FieldRequiredTypeDescriptionExample
a3mTrueA3MMultiple sequence alignments in A3M format, provided as a dict mapping sequence IDs to A3M content. Keys represent sequence IDs; values are the corresponding A3M strings.{"seq1": ">seq1\nMKT...\n>homolog1\nMKV...\n", "seq2": ">seq2\nGAA..."}
search_templatesTrueBOOLEANWhether to perform template search prior to prediction. Can improve accuracy but increases runtime.false
model_presetTrueSTRINGAlphafold model configuration to use. Supported: monomer, monomer_ptm, monomer_casp14. The value "multimer" is listed but not supported and will error.monomer_ptm
models_to_relaxTrueSTRINGWhen to run relaxation (NONE, BEST, ALL). Currently not supported; must be NONE.NONE
enable_gpu_relaxTrueBOOLEANWhether relaxation runs on GPU or CPU. Has no effect currently since relaxation is not supported.true
skip_modelsTrueSTRINGComma-separated list of Alphafold model indices (1–5) to skip during prediction. At least one model must remain. Example: "2,5" to skip models 2 and 5.2,4
seedTrueINTBase random seed. For multiple sequences, each subsequent sequence uses an incremented seed (seed + index).42
modeTrueSTRINGRun mode: MOCK (returns predefined results), PROD (calls the service), TEST (uses minimal parameters for quick checks). In TEST mode, template search is disabled and only model 1 is used.PROD

Outputs

FieldTypeDescriptionExample
folding.pdbPDBRanked predicted structures for each input sequence as a dict.
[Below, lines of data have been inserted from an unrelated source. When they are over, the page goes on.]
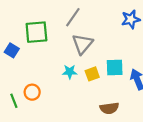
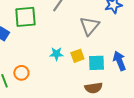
gray triangle: (82, 44) -> (89, 26), moved
cyan square: (115, 68) -> (96, 63), moved

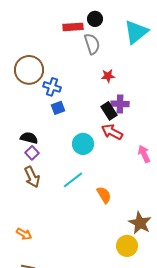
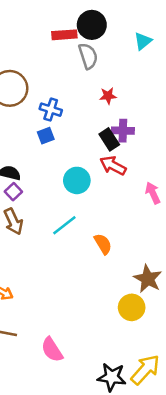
black circle: (95, 19) -> (92, 25), size x1.5
cyan triangle: (136, 32) -> (143, 41), size x0.6
blue cross: (52, 87) -> (51, 110), moved

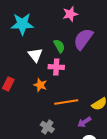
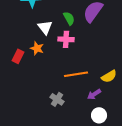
orange star: (40, 85) -> (37, 48), moved

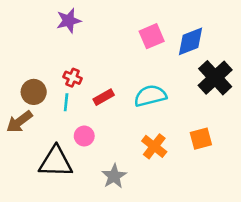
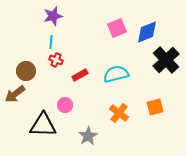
cyan line: (66, 102) -> (51, 42), moved

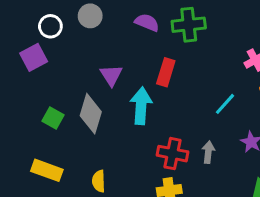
Keys are composed of the input sequence ID and model/rank identifiers; values are PDB file contents.{"seq1_model_1_rank_1": "ATOM ...", "seq1_model_1_rank_2": "ATOM ..."}

Important Notes

  • Model limitations: Multimer model is not supported and will raise an error if selected.
  • Relaxation unsupported: models_to_relax must be NONE; BEST and ALL are not currently available.
  • skip_models validation: Values must be integers 1–5 and cannot skip all five models; at least one model must run.
  • TEST mode behavior: Automatically disables template search and runs only model 1 (equivalent to skipping models 2–5).
  • Input consistency: The A3M dict keys (sequence IDs) must match the extracted FASTA IDs; mismatches will error.
  • Seeding per sequence: For multiple sequences, the seed used is incremented per sequence (seed + index), aiding reproducibility.
  • Runtime considerations: Longer sequences and enabling template search increase runtime and compute requirements.

Troubleshooting

  • Error: Multimer model is not supported: Set model_preset to a supported monomer variant (monomer, monomer_ptm, or monomer_casp14).
  • Error: Relaxation is not supported: Ensure models_to_relax is set to NONE.
  • Error: Expected models indices in skip_models to be in range [1, 5]: Provide a comma-separated list with values from 1 to 5 only.
  • Error: Cannot skip all 5 models: Remove at least one index from skip_models so at least one model runs.
  • Error: Expected FASTA IDs to match features IDs: Ensure A3M keys correctly correspond to the sequence IDs; do not rename keys between steps.
  • Unexpectedly fast results in MOCK mode: Verify mode is set to PROD for real predictions.
  • Long queue or timeout feelings: Reduce sequence length, disable template search, or use TEST mode to validate pipeline quickly before full runs.